Explaining maritime propeller design in comments doesn't work well, so I give it a shot here.
Given: 70 hp at 5800 RPM engine output, geared down at the prop shaft to 2300 RPM. Propeller with 3 blades, 14" in diameter and 17" in pitch.
First let's write that in SI units: 52.2 kW, 0.3556 m diameter, 0.4318 m pitch. That is an advance ratio of 1.2143. Speed is 38.333 rev/sec. If prop efficiency is 100%, thrust is simply power divided by speed. If the prop has no slip (unrealistic, but provides us with a starting point), the boat speed would be 16.5 m/s. The advance ratio above neglects slip, so the real value is maybe 1 (more for a lightly loaded prop and vice versa). 20% slip would reduce speed to 13.8 m/s. This corresponds to a thrust between 3782 N for 100% efficiency and 1891 N for 50% efficiency. The truth will be somewhere between these two extremes.
How is efficiency calculated?
Yes, prop flow is complex and this doesn't get any less complex when the prop is mounted at the stern of a boat. Flow is not uniform there and if the propeller is too close to the surface, it will operate in two media.

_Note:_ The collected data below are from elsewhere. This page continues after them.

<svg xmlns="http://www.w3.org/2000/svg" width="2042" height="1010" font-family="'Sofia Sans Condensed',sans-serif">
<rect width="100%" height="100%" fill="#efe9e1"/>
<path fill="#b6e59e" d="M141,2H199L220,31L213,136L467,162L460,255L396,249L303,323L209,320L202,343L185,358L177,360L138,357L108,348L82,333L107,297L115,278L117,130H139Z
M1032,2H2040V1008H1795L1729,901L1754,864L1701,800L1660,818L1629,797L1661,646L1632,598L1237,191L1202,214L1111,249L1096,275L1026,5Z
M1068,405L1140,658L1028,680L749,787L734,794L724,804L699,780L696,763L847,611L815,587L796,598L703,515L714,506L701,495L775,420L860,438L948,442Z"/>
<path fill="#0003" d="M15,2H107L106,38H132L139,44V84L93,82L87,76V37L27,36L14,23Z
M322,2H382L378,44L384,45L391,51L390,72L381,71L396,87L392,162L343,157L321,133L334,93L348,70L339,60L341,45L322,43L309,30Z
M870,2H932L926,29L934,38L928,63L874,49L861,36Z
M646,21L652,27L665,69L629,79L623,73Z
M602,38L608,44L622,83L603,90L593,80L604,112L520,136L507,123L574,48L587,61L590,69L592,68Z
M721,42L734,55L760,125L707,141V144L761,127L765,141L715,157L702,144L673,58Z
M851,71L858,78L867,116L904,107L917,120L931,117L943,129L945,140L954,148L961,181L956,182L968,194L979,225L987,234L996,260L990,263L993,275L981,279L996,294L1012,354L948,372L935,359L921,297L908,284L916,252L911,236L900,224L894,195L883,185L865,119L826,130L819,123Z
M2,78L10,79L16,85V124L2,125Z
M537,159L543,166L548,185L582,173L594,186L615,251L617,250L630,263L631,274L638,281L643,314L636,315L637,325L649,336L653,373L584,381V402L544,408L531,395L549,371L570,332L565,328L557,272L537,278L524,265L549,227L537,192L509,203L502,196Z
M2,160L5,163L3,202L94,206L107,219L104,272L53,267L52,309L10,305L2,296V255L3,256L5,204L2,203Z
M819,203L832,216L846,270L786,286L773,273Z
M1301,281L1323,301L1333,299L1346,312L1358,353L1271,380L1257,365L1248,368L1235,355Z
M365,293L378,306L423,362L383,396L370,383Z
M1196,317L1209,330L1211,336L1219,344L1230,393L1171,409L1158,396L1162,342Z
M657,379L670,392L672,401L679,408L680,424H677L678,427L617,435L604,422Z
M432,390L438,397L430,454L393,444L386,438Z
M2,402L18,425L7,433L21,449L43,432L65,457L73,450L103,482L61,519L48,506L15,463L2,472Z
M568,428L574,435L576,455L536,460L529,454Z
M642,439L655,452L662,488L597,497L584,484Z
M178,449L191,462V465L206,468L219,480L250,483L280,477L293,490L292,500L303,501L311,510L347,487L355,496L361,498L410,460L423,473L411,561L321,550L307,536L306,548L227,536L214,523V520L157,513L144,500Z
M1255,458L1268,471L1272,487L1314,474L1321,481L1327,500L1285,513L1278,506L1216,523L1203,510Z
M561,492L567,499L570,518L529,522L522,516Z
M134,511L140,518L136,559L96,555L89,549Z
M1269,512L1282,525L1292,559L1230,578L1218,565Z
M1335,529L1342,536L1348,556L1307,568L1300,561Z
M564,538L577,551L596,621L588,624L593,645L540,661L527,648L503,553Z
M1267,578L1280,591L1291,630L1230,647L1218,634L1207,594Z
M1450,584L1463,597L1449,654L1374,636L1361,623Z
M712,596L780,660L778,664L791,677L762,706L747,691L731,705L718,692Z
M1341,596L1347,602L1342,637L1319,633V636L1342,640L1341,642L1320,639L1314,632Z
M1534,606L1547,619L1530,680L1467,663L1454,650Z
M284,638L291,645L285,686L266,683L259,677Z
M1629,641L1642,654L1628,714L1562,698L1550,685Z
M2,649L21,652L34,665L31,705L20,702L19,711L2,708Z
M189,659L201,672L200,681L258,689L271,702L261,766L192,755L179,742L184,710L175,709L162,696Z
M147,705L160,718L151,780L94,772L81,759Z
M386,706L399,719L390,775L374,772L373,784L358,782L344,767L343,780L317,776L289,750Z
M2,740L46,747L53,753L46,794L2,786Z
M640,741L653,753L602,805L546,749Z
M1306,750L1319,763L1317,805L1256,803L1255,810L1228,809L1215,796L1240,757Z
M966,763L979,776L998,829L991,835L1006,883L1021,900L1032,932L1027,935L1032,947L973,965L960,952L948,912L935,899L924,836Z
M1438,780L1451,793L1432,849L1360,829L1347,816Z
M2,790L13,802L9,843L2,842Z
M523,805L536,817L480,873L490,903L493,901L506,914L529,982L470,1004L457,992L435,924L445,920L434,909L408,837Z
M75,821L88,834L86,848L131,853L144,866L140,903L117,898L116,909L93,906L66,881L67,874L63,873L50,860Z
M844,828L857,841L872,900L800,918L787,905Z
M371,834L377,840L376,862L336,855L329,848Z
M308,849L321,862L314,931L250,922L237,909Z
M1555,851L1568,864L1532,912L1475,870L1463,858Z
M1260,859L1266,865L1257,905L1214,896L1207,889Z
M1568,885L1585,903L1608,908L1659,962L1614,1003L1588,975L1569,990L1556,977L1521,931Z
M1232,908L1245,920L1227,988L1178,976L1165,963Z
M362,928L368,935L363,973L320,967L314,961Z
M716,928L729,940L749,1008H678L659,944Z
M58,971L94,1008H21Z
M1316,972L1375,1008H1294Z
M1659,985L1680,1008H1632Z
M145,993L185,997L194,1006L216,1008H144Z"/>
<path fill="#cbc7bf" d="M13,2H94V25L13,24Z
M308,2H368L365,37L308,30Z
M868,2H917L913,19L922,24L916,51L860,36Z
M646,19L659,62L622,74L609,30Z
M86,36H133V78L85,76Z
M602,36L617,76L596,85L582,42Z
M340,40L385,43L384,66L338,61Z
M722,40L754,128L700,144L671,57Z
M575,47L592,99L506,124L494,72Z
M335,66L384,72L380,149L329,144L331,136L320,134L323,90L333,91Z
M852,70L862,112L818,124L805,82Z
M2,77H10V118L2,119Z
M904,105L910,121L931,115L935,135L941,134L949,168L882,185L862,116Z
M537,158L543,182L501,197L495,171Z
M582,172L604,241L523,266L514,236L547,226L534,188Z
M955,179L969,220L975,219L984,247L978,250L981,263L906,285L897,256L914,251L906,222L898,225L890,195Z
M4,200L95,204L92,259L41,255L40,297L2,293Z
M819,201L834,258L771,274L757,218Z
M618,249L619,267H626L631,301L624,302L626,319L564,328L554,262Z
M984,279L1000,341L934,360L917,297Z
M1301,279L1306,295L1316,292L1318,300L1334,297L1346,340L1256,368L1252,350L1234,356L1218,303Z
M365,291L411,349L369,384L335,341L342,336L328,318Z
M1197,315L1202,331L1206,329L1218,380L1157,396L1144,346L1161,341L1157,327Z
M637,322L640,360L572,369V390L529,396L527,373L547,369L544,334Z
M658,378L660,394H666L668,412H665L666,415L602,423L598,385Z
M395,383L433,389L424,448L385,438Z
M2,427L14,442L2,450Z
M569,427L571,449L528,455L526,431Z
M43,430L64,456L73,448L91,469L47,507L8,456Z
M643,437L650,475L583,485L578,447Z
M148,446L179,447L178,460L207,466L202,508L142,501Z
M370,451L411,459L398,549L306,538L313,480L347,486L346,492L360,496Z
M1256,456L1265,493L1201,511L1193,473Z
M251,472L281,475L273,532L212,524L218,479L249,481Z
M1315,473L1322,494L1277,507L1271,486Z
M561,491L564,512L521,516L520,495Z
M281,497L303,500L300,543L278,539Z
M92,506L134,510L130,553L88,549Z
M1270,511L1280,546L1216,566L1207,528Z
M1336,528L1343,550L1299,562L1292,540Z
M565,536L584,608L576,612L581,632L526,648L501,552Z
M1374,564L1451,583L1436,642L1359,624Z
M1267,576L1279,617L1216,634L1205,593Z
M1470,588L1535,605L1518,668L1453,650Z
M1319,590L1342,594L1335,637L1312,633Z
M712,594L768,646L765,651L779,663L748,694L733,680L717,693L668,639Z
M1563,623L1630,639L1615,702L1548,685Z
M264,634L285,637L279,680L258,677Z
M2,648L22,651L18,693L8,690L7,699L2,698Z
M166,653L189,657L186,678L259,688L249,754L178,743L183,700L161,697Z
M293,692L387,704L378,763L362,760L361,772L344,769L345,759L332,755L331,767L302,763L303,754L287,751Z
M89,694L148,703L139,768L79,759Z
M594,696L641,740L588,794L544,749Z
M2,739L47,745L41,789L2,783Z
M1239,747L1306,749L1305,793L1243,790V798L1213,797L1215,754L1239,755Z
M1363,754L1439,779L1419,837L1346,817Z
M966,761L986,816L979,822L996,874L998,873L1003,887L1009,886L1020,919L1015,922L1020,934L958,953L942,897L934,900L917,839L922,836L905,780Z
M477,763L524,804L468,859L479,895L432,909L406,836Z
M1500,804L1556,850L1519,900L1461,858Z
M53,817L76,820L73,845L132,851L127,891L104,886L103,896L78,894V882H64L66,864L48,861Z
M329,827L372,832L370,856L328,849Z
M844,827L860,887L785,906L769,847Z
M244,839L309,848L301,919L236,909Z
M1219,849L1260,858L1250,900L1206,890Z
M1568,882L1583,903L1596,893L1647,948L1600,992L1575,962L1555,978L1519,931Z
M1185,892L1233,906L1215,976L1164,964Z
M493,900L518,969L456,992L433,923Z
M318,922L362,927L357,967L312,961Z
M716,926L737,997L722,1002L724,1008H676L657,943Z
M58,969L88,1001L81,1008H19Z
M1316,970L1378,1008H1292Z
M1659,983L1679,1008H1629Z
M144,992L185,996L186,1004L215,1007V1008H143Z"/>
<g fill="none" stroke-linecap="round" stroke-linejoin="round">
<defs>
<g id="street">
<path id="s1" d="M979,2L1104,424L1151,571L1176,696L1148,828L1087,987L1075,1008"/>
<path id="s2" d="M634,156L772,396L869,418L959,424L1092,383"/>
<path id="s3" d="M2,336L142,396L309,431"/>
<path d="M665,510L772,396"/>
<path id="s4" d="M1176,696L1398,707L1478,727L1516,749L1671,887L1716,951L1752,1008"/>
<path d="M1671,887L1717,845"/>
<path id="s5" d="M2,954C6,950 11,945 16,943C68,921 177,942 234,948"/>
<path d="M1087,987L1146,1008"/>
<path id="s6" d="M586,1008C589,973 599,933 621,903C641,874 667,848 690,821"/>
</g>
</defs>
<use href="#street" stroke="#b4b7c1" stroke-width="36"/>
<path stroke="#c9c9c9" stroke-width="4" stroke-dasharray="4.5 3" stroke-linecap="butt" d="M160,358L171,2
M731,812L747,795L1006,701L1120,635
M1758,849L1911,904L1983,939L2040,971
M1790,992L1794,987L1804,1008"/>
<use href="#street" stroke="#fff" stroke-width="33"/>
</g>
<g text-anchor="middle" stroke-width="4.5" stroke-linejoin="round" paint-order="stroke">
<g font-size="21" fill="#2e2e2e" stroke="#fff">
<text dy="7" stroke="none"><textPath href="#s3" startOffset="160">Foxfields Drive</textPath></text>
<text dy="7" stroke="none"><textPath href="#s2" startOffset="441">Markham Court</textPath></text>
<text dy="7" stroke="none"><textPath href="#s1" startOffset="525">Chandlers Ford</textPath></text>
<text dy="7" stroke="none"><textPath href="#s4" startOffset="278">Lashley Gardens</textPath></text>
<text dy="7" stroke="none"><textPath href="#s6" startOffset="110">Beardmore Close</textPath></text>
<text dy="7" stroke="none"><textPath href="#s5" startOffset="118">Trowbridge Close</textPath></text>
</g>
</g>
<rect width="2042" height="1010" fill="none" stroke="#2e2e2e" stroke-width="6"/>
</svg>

Since one is a liquid, it itself can turn into a gas if pressure is sufficiently low (cavitation).
In order to straighten the flow and reduce the impact of the boat on the prop, all kinds of things have been tried (Schneekluth duct, pre- and post swirl fins, different values for rake and skew and even winglets in the shape of Kappel propellers). While aircraft propeller blades can reasonably be approximated by wings, ship propeller blades have tight restrictions on diameter which makes them more similar to twisted disks than to wings. Consequently, much of the flow is influenced by the tip effects and the propeller has a much higher solidity (called the developed area ratio in maritime propellers) so mutual interference between the single blades is also more pronounced. This all has an influence on efficiency.
That should be enough to explain why there is no simple formula. Naval engineers are used to diagrams and coefficients, and in this case use a Kramer diagram (see below, picture source) to calculate the ideal efficiency of a propeller. Ideal means that this diagram does not include viscous losses and assumes uniform flow.

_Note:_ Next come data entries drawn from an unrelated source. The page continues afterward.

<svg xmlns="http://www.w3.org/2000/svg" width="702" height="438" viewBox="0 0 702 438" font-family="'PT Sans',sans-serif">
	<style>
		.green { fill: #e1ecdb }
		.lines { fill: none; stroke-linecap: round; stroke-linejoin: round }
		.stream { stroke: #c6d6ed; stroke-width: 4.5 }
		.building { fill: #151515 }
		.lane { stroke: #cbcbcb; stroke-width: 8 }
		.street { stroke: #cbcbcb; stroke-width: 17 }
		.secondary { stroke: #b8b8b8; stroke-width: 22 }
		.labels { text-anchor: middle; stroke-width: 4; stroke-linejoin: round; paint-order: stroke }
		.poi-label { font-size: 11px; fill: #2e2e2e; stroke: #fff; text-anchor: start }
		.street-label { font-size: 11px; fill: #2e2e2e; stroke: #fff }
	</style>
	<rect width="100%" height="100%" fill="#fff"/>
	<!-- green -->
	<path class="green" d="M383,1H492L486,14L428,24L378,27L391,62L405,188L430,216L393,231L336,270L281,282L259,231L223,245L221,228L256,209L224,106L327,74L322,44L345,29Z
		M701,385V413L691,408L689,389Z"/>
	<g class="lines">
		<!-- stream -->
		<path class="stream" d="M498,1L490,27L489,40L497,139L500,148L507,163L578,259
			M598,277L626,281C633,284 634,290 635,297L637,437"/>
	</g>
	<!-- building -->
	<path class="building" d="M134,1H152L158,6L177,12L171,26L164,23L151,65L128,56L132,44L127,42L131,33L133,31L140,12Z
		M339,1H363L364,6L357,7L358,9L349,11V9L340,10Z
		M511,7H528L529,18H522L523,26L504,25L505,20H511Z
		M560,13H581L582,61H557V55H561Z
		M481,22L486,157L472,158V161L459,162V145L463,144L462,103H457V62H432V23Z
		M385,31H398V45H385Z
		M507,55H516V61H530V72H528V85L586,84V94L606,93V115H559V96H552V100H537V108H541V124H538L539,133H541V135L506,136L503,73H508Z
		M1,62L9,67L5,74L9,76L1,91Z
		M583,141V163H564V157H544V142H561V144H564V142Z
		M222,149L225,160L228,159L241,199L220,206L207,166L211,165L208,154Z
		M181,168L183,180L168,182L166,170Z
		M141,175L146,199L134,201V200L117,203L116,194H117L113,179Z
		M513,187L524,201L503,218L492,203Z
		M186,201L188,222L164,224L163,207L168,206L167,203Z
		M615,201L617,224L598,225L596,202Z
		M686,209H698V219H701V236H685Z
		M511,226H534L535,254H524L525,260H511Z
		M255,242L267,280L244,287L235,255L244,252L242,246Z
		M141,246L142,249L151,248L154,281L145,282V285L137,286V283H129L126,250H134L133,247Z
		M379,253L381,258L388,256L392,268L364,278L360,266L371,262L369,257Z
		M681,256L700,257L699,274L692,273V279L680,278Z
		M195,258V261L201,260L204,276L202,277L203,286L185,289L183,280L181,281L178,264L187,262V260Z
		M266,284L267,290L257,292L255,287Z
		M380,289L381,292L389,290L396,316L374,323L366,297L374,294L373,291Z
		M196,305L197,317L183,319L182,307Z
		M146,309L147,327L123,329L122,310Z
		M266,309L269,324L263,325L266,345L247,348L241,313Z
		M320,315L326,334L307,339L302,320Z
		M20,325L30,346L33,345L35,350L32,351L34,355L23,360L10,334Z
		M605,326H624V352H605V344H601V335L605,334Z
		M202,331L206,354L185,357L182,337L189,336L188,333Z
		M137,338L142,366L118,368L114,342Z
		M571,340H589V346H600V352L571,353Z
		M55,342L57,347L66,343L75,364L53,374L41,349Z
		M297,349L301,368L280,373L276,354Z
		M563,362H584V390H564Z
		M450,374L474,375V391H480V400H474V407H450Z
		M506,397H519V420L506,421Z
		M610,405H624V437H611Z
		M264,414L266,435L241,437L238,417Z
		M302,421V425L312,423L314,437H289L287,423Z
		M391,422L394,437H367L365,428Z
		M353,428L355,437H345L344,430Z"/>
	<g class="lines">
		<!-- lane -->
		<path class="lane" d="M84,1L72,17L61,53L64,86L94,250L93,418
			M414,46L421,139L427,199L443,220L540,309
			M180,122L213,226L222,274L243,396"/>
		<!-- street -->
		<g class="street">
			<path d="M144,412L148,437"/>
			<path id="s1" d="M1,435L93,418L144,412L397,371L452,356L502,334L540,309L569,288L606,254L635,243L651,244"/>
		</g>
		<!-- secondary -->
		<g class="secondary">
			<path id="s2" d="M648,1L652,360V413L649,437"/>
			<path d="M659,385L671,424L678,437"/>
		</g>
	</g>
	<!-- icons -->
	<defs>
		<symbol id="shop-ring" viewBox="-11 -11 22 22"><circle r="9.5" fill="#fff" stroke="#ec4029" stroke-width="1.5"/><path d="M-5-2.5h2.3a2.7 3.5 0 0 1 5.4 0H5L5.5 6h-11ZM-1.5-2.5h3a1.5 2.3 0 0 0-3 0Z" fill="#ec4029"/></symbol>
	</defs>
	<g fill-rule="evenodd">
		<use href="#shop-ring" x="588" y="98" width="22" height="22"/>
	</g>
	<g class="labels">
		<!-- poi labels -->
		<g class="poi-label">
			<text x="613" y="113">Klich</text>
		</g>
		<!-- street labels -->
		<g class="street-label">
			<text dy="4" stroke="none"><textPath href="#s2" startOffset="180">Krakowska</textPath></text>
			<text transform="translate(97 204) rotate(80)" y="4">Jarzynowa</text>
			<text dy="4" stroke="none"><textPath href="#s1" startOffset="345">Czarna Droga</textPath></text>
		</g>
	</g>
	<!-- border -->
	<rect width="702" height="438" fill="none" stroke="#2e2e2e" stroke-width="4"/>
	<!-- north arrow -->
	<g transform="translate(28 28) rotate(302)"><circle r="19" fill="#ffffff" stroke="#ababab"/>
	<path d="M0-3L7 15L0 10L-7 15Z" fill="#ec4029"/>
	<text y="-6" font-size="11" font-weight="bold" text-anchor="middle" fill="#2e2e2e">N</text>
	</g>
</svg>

To use this diagram, you need to know the propeller area A$_O$, the inflow velocity v$_A$ (which is normally lower than the ship's speed due to the vicinity of the hull), the thrust T, the rotation rate n in rev/sec and the propeller diameter D. With a known advance coefficient you start at the bottom and move up on the diagonal lines until you hit the horizontal line for the right number of blades. From that point you go straight up until you hit the known ideal efficiency (and read the corresponding thrust coefficient on the right side) or until you hit the known thrust coefficient and read the ideal efficiency from the curves.
In your case both efficiency and thrust coefficient are unknown and we don't even know the boat's speed. So to proceed means a lot of guessing until you go out and measure the speed your propeller-engine combination is capable of, and then return to the Kramer diagram.